Country music legend, Loretta Lynn, who revolutionized the role of women in Nashville, has died. She was 90.
Her family confirmed that she passed away at her residence in Hurricane Mills, Tennessee.
“Our precious mom, Loretta Lynn, passed away peacefully this morning, October 4th, in her sleep at home in her beloved ranch in Hurricane Mills,” the family said. They asked for privacy as they grieve and said a memorial will be announced later.
“It is not enough to say today that country music has lost Loretta Lynn, but rather the world has lost a true music legend,” says Sarah Trahern, CEO of the Country Music Association.
“Loretta was a woman whose contributions and impact inspired countless artists and transformed the country genre into a universal art form.
“She was a Country Music Hall of Fame member and the first woman to receive a CMA Award for Entertainer of the Year. As a trailblazing songwriter, she bravely wrote about socially and culturally relevant topics that came to define a generation. I’ll personally remember Loretta for her spirit, artistry and genius that rivaled contemporaries like Bob Dylan, John Lennon, and Paul McCartney.”
She was born Loretta Webb in 1932, one of eight Webb children raised in Butcher Hollow in the Appalachian mining town of Van Lear, Kentucky.
Growing up, Lynn sang in church and at home, even as her father protested that everyone in Butcher Hollow could hear.
Lynn, who had no formal music training but spent hours every day singing her babies to sleep, was known to churn out fully textured songs in a matter of minutes. She just wrote what she knew.
Her family had little money.
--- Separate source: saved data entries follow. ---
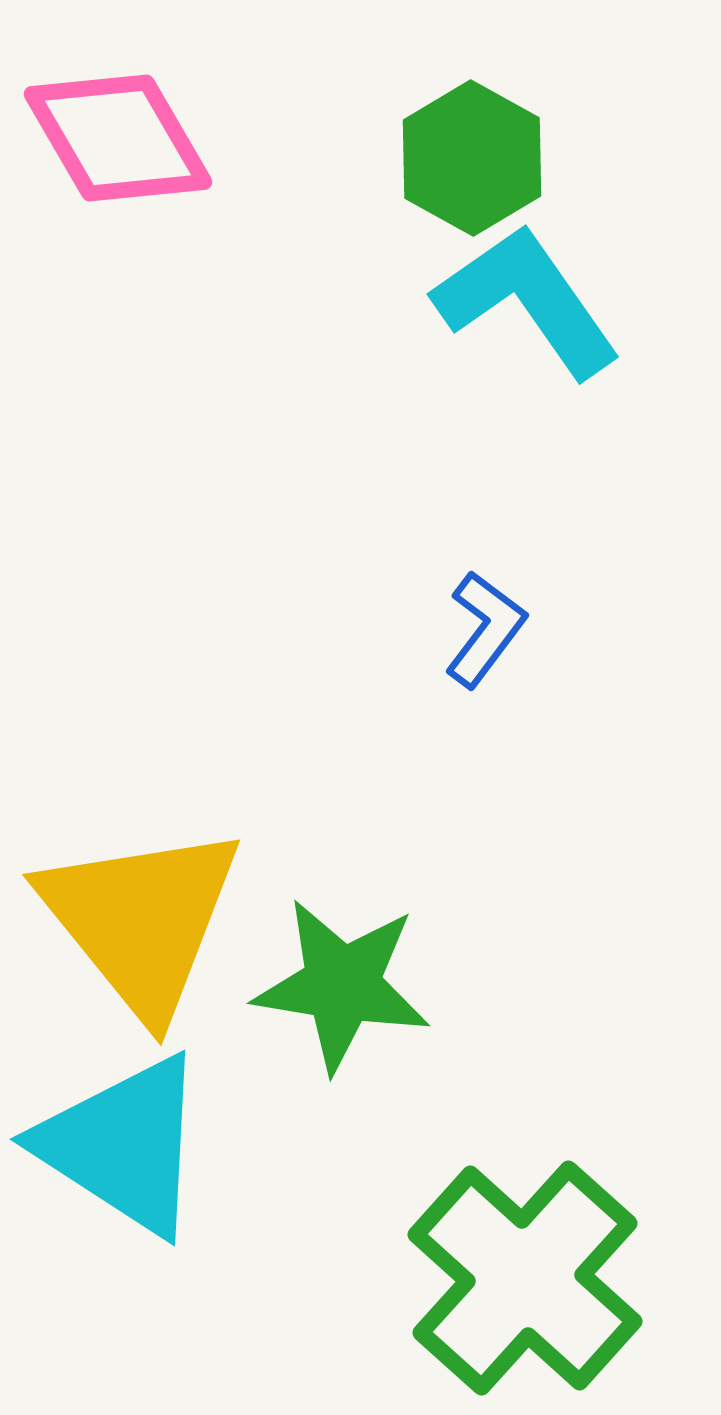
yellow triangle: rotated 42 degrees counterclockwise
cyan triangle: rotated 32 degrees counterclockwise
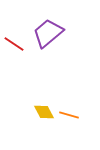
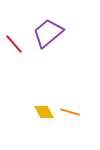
red line: rotated 15 degrees clockwise
orange line: moved 1 px right, 3 px up
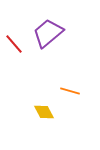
orange line: moved 21 px up
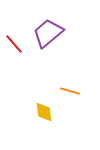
yellow diamond: rotated 20 degrees clockwise
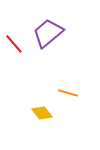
orange line: moved 2 px left, 2 px down
yellow diamond: moved 2 px left, 1 px down; rotated 30 degrees counterclockwise
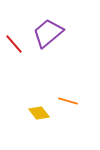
orange line: moved 8 px down
yellow diamond: moved 3 px left
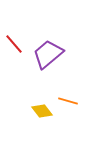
purple trapezoid: moved 21 px down
yellow diamond: moved 3 px right, 2 px up
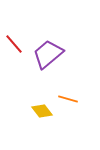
orange line: moved 2 px up
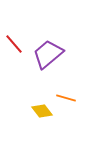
orange line: moved 2 px left, 1 px up
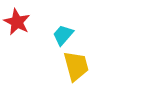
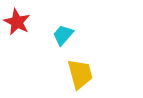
yellow trapezoid: moved 4 px right, 8 px down
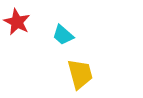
cyan trapezoid: rotated 90 degrees counterclockwise
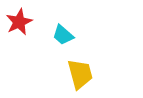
red star: moved 2 px right; rotated 20 degrees clockwise
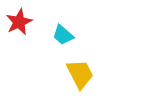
yellow trapezoid: rotated 12 degrees counterclockwise
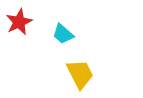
cyan trapezoid: moved 1 px up
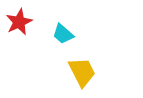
yellow trapezoid: moved 2 px right, 2 px up
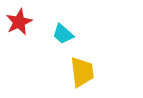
yellow trapezoid: rotated 20 degrees clockwise
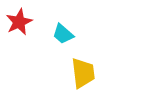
yellow trapezoid: moved 1 px right, 1 px down
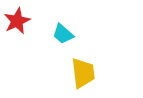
red star: moved 2 px left, 1 px up
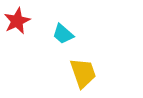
yellow trapezoid: rotated 12 degrees counterclockwise
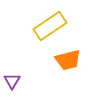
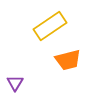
purple triangle: moved 3 px right, 2 px down
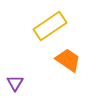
orange trapezoid: rotated 132 degrees counterclockwise
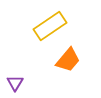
orange trapezoid: rotated 96 degrees clockwise
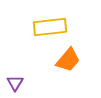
yellow rectangle: moved 1 px down; rotated 28 degrees clockwise
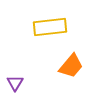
orange trapezoid: moved 3 px right, 6 px down
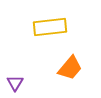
orange trapezoid: moved 1 px left, 2 px down
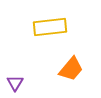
orange trapezoid: moved 1 px right, 1 px down
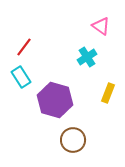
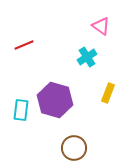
red line: moved 2 px up; rotated 30 degrees clockwise
cyan rectangle: moved 33 px down; rotated 40 degrees clockwise
brown circle: moved 1 px right, 8 px down
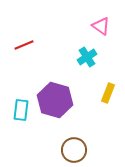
brown circle: moved 2 px down
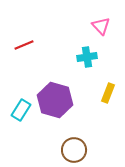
pink triangle: rotated 12 degrees clockwise
cyan cross: rotated 24 degrees clockwise
cyan rectangle: rotated 25 degrees clockwise
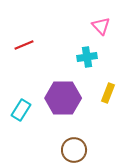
purple hexagon: moved 8 px right, 2 px up; rotated 16 degrees counterclockwise
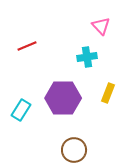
red line: moved 3 px right, 1 px down
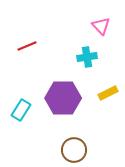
yellow rectangle: rotated 42 degrees clockwise
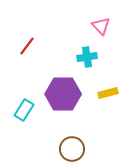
red line: rotated 30 degrees counterclockwise
yellow rectangle: rotated 12 degrees clockwise
purple hexagon: moved 4 px up
cyan rectangle: moved 3 px right
brown circle: moved 2 px left, 1 px up
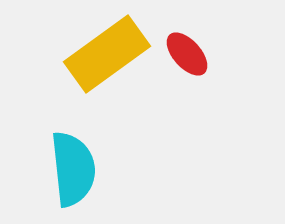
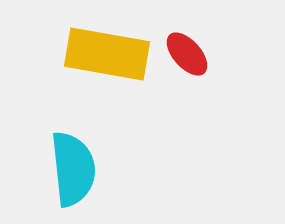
yellow rectangle: rotated 46 degrees clockwise
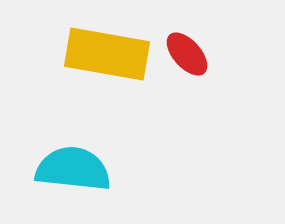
cyan semicircle: rotated 78 degrees counterclockwise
But those early years were some of her fondest memories, as she recounts in her 1971 hit, “Coal Miner’s Daughter”: “We were poor but we had love; That’s the one thing that daddy made sure of.”
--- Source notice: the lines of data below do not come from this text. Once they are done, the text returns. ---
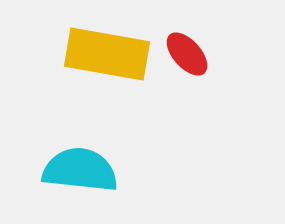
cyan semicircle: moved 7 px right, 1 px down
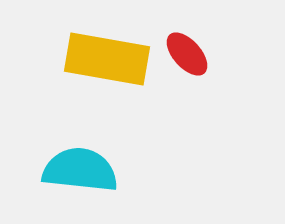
yellow rectangle: moved 5 px down
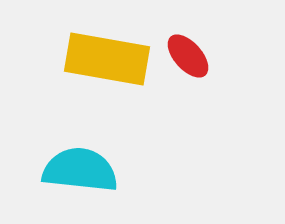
red ellipse: moved 1 px right, 2 px down
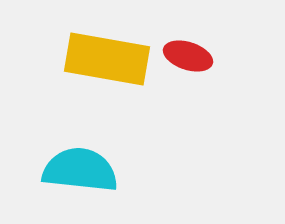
red ellipse: rotated 30 degrees counterclockwise
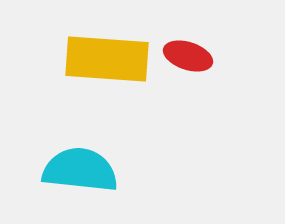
yellow rectangle: rotated 6 degrees counterclockwise
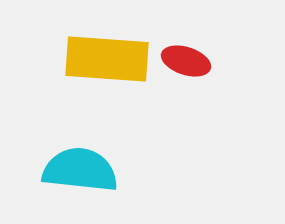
red ellipse: moved 2 px left, 5 px down
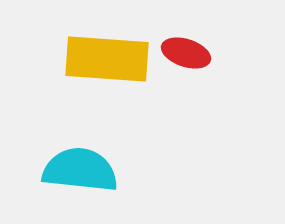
red ellipse: moved 8 px up
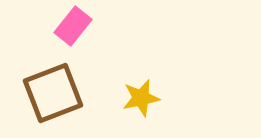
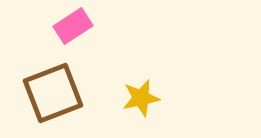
pink rectangle: rotated 18 degrees clockwise
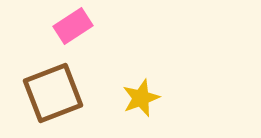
yellow star: rotated 9 degrees counterclockwise
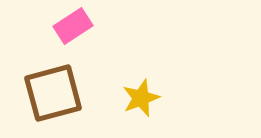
brown square: rotated 6 degrees clockwise
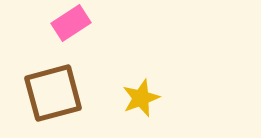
pink rectangle: moved 2 px left, 3 px up
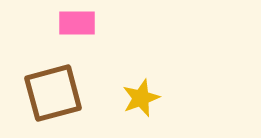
pink rectangle: moved 6 px right; rotated 33 degrees clockwise
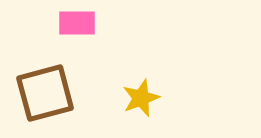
brown square: moved 8 px left
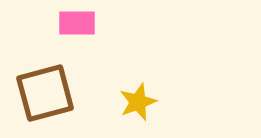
yellow star: moved 3 px left, 4 px down
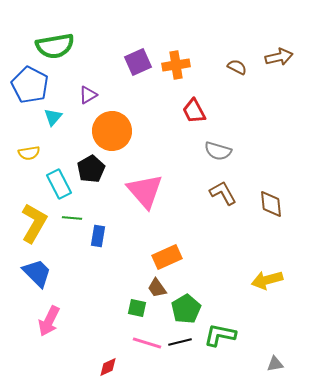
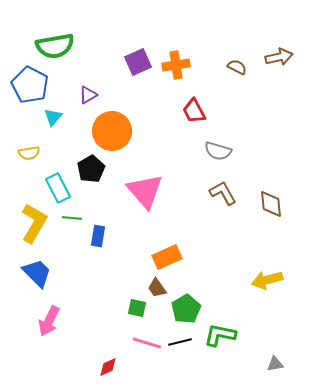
cyan rectangle: moved 1 px left, 4 px down
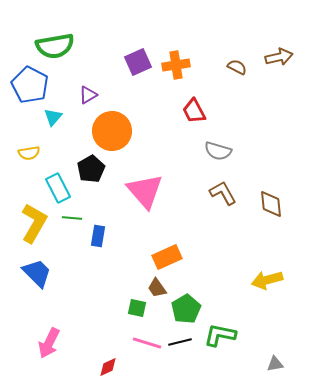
pink arrow: moved 22 px down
As a young teenager, Loretta met the love of her life in Oliver “Doolittle” Lynn, whom she affectionately called “Doo.”
The pair married when Lynn was 15 — a fact cleared up in 2012, after the Associated Press discovered Lynn was a few years older than she had said she was in her memoir — and Lynn gave birth to their first of six children the same year
She lived in poverty for much of her early life, began having kids by age 17.
The couple soon headed to Washington state in search of jobs.
Music wasn’t a priority for the young mother at first. She’d spend her days working, mostly, picking strawberries in Washington state while her babies sat on a blanket nearby.
But when her husband heard her humming tunes and soothing their babies to sleep, he said she sounded better than the girl singers on the radio.
He bought her a $17 Harmony guitar and got her a gig at a local tavern.
She spent years married to a man prone to drinking and philandering — all of which became material for her plainspoken songs.
Lynn’s life was rich with experiences most country stars of the time hadn’t had for themselves — but her female fans knew them intimately.
Lynn scored hits with fiery songs like “Don’t Come Home A’ Drinkin’ (With Lovin’ On Your Mind)” and “You Ain’t Woman Enough (To Take My Man),” which topped the country charts in 1966 and made her the first female country singer to write a No. 1 hit.
Her songs recounted family history, skewered lousy husbands and commiserated with women, wives and mothers everywhere.
The success of her first single landed Lynn on the stage of the Grand Ole Opry in Nashville and, soon, a contract with Decca Records. She quickly befriended country star Patsy Cline, who guided her through the fame and fashion of country stardom until her shocking death in a plane crash in 1963.
She documented her upbringing in the bestselling 1976 memoir “Coal Miner’s Daughter,” co-written with George Vecsey.
A 1980 biographical film by the same name won an Academy Award for actress Sissy Spacek and brought Lynn wider fame.
Lynn’s success also helped launch the music careers of her sisters, Peggy Sue Wright and Crystal Gayle.
Lynn won numerous awards throughout her career, including three Grammys and many honors from the Academy of Country Music.
She earned Grammys for her 1971 duet with Conway Twitty, “After the Fire is Gone,” and for the 2004 album “Van Lear Rose,” a collaboration with Jack White of the White Stripes that introduced her to a new generation of fans.